Introducing the Business Rules Engine

Rather than exposing Drools directly to the rest of the pricing platform, we created an internal layer we called the Business Rules Engine.

The goal was simple. The pricing platform should ask for decisions. It should not care how those decisions were evaluated.

RuleRequest request =
    RuleRequest.builder()
        .market("DE")
        .provider("rail")
        .currency("EUR")
        .daysBeforeDeparture(5)
        .build();

RuleResult result =
    businessRulesEngine.evaluate(request);

Notice what is missing. No Drools API. No Drools session. No Drools-specific concepts leaking into pricing code.

The signature of evaluate is the signature of the business capability. Whatever we put underneath has to honour it.

Rules became business assets

One unexpected consequence of the abstraction was that rules stopped looking like code. They started looking like business assets.

id: short_lead_time_markup
owner: pricing-team
reason: Increase revenue on short lead-time bookings
metric: revenue_per_search
status: experiment
expires_at: 2024-01-31

Instead of asking where the code was, people started asking who owned the rule and why it existed. That shift in question is the whole point of the boundary.

The unexpected benefits

Once the abstraction held, four benefits showed up that we hadn’t designed for.

Better testing

The pricing platform could be tested without standing up a Drools session. Tests talked to the Business Rules Engine interface and mocked the engine underneath. Unit tests stayed fast. Integration tests stayed honest.

Easier simulations

Because the engine accepted requests independent of any product flow, we could replay history through it.

Simulating revenue impact without booking anything

🔄 Rendering PlantUML diagram...

Feed the last 30 days of searches into the BRE with a candidate rule enabled, compare outputs against the baseline, and you have a credible estimate of impact without exposing a single customer.

Safer future changes

Replacing the underlying engine became possible.

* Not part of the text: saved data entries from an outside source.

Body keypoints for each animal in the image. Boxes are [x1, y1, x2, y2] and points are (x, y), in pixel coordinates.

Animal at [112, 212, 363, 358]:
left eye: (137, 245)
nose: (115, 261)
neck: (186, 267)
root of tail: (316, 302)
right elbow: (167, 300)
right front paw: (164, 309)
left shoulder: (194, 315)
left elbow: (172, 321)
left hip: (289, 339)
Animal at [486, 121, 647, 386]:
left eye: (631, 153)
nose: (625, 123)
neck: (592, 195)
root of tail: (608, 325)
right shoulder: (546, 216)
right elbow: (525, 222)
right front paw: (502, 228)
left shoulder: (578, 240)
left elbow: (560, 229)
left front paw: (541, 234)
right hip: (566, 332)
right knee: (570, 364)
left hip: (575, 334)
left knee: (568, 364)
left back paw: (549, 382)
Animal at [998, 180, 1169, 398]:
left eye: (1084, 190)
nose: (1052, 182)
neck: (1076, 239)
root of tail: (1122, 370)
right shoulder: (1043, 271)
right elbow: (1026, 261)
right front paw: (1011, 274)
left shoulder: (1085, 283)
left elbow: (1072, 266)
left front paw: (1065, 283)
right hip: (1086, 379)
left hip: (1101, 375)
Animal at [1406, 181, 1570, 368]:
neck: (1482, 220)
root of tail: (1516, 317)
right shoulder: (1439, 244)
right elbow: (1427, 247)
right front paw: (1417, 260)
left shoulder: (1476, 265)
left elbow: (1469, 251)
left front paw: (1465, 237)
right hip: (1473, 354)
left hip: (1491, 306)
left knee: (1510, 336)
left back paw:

Not easy. But possible. That alone was worth the cost of the boundary, because every engine we evaluated had a roadmap we did not control.

Faster onboarding

New engineers learned pricing concepts first. Not Drools internals first. The boundary was a teaching tool as much as a technical one.

The abstraction leak we constantly fought

Every abstraction leaks eventually.

Drools had powerful features. Sometimes teams wanted to use them directly. That created tension. Should the Business Rules Engine expose those capabilities, or should it remain independent?

That struggle forced us to think carefully about which capabilities belonged to pricing and which belonged to Drools. The answer was usually unsatisfying in the moment and right in the long run: if a feature only made sense in Drools terms, it didn’t belong on the BRE interface. If it expressed a business decision, it did.

The boundary held because we kept defending it.

What I learned

Looking back, Drools wasn’t the decision that aged best. The decision that aged best was refusing to let our pricing platform depend directly on it.

Technologies change. Business capabilities survive much longer.

The Business Rules Engine allowed us to focus on pricing decisions instead of implementation details. It created a stable boundary. And stable boundaries are often more valuable than perfect technologies.

Closing reflection

Eventually we realized we were no longer building pricing features. We were building pricing capabilities.

Rules could be created. Rules could be simulated. Rules could be explained. Rules could be measured. Rules could be retired.

That realization changed how we thought about ownership. It changed how we thought about experimentation. And it changed how we thought about pricing itself.

Pricing was no longer behaving like a feature. It was behaving like a product.

If you’re about to introduce a rule engine into a working system, the question worth asking isn’t “which engine should we pick?”. It’s “what business capability does our team need to keep owning twenty deploys from now, regardless of which engine sits underneath?”

The engine is replaceable. The capability is the boundary.